Mukuro laughed, and Chrome couldn’t help but blush again.
“Kufufu, now, shall we get you there then?” Mukuro grinned, standing and dropping Chrome’s hand.
“Yes,” she smiled. “That’d be nice.”
“Well now Donna,” the Doctor laughed as he rode off, slipping his Sonic screwdriver into his waist pocket, “Wasn’t that brilliant? That wasn’t nearly as bad as that Xellos fellow made it out to be, was it?”
“Oh hush,” Donna muttered, “And what about the princess? Are we going to just leave her there?”
“She’s saved right?” the Doctor said curiously, and Donna nodded slowly, “Then our work is done! Now then, where should we go next? I heard there’s a brilliant magic mirror in the next kingdom!”
“Oh God,” Donna sighed, shaking her head.
“Chrome!” Allelujah cried happily as his daughter walked into the main hall, dirty, but otherwise unscathed. “I’m so happy you’re alright!”
“Papa, this is the one who saved me,” she said, pointing to the three boys behind her, Mukuro grinning widely while the other two looked around curiously, “His name is…”
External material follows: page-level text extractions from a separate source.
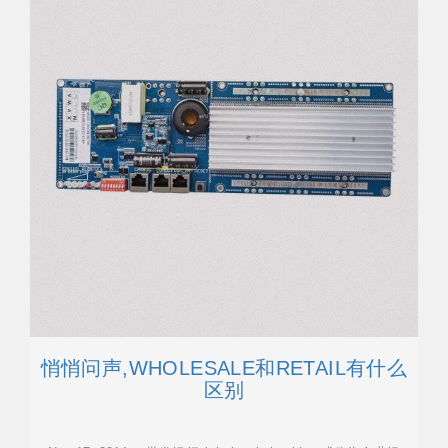
悄悄问声,WHOLESALE和RETAIL有什么
区别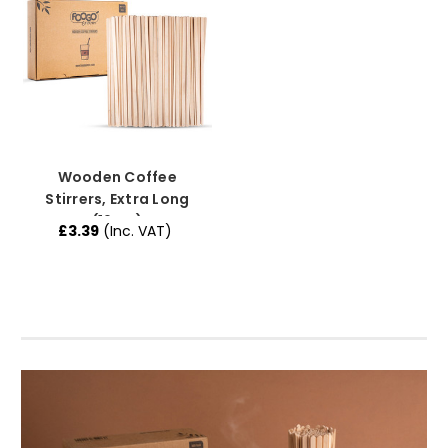
Wooden Coffee
Stirrers, Extra Long
(19cm)
£3.39
(Inc. VAT)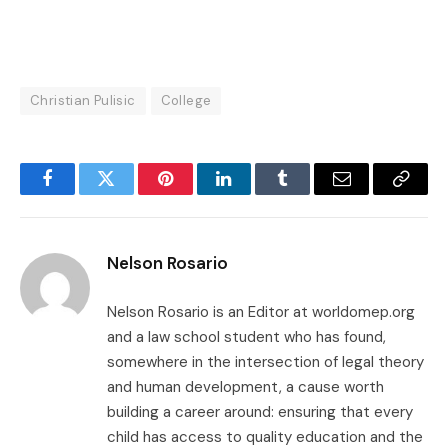
Christian Pulisic
College
Facebook
Twitter
Pinterest
LinkedIn
Tumblr
Email
Copy
Link
Nelson Rosario
Nelson Rosario is an Editor at worldomep.org
and a law school student who has found,
somewhere in the intersection of legal theory
and human development, a cause worth
building a career around: ensuring that every
child has access to quality education and the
“Mukuro Rokudo!” Demyx cried, pointing at the three, face aghast, “He’s the guy that went after that Tsuna kid!”
“Kufufu, yes, that’s true,” Mukuro grinned, and Allelujah glared at him, getting up, and motioning for Chrome, “Word seems to travel fast.”
“Chrome, come here.”
“Papa, he’s the one who saved me.”
“Yes, and wasn’t there a clause included in that? Whatever the rescuer so desired?” Mukuro smirked, and Allelujah glared.
“What do you want?” he asked through gritted teeth.
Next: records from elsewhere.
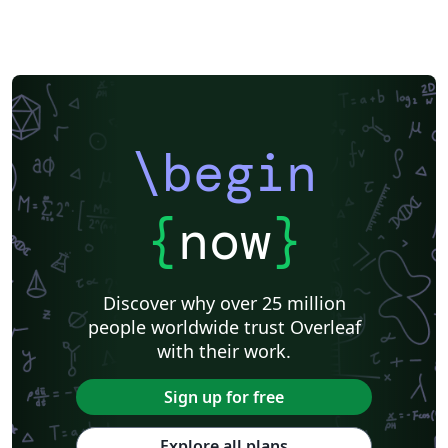
\begin
{
now
}
Discover why over 25 million
people worldwide trust Overleaf
with their work.
Sign up for free
Explore all plans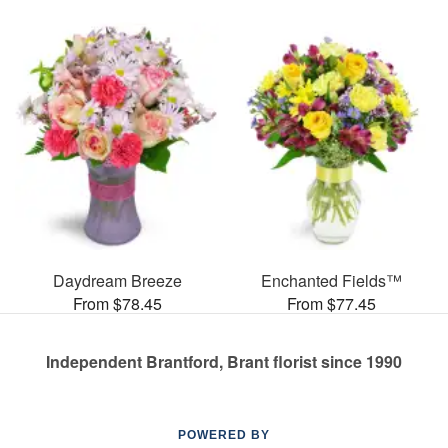
Daydream Breeze
Enchanted Fields™
From $78.45
From $77.45
Independent Brantford, Brant florist since 1990
POWERED BY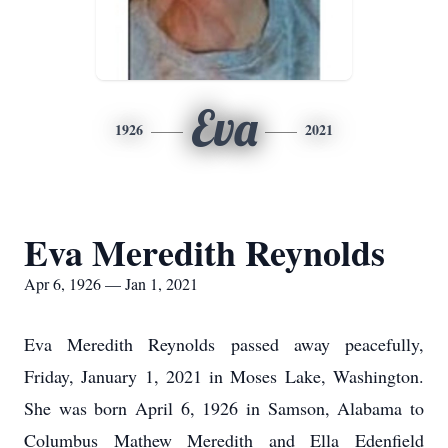
Eva
1926
2021
Eva Meredith Reynolds
Apr 6, 1926 — Jan 1, 2021
Eva Meredith Reynolds passed away peacefully,
Friday, January 1, 2021 in Moses Lake, Washington.
She was born April 6, 1926 in Samson, Alabama to
Columbus Mathew Meredith and Ella Edenfield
“Nothing much. Simply a chance to return for Chrome, and her assets, of course,” Mukuro replied, “Now isn’t the best time for a wedding, of course.”
“If you think that I’m going to-”
“Papa, you promised,” Chrome reminded him, and Allelujah took one look at her hopeful face and narrowed his eyes at Mukuro.
“A chance. But not now. Come back when Chrome is older,” he compromised, and Mukuro laughed heartily.
“Of course! I wouldn’t think less of a disapproving parent,” he snickered, “You do disapprove don’t you?”
“Well, of course but what does that have to do with anything?”
“Kufufu, then this wouldn’t be as fun,” Mukuro chuckled, grabbing Chrome’s arm and pulling her towards him, lightly pecking her lips. Chrome blushed furiously as the rest of the room sputtered, Mukuro laughing fullheartedly as he let her go, leaving the room with a skip in his gait. “I’ll see you soon Chrome,” he waved over his shoulder and he, Ken, and Chikusa left the castle, laughing quite merrily.
And they all lived happily ever after. Sort of.
“Papa, Papa what are you doing?” Chrome asked as Allelujah threw her over her shoulder, marching down to the armory at a steady clip.
“You’re getting fitted for a chastity belt. And don’t argue.” Allelujah said sharply, passing Hallelujah, who was leaving the armory with a pair of handcuffs in hand. He paused, and turned around, giving his twin brother a look. “Hallelujah, what on earth are those for?”
“Zexion said the only way he’d marry me was if I forced him into it. So, I’m forcing him into it,” Hallelujah explained, then grinned, “And besides, handcuffs are always something nice to have in the bedside drawer, don’t you think?”
Chrome blinked. Allelujah gaped. Hallelujah laughed as he continued down the hall to Zexion’s room, twirling the specially made handcuffs on a finger.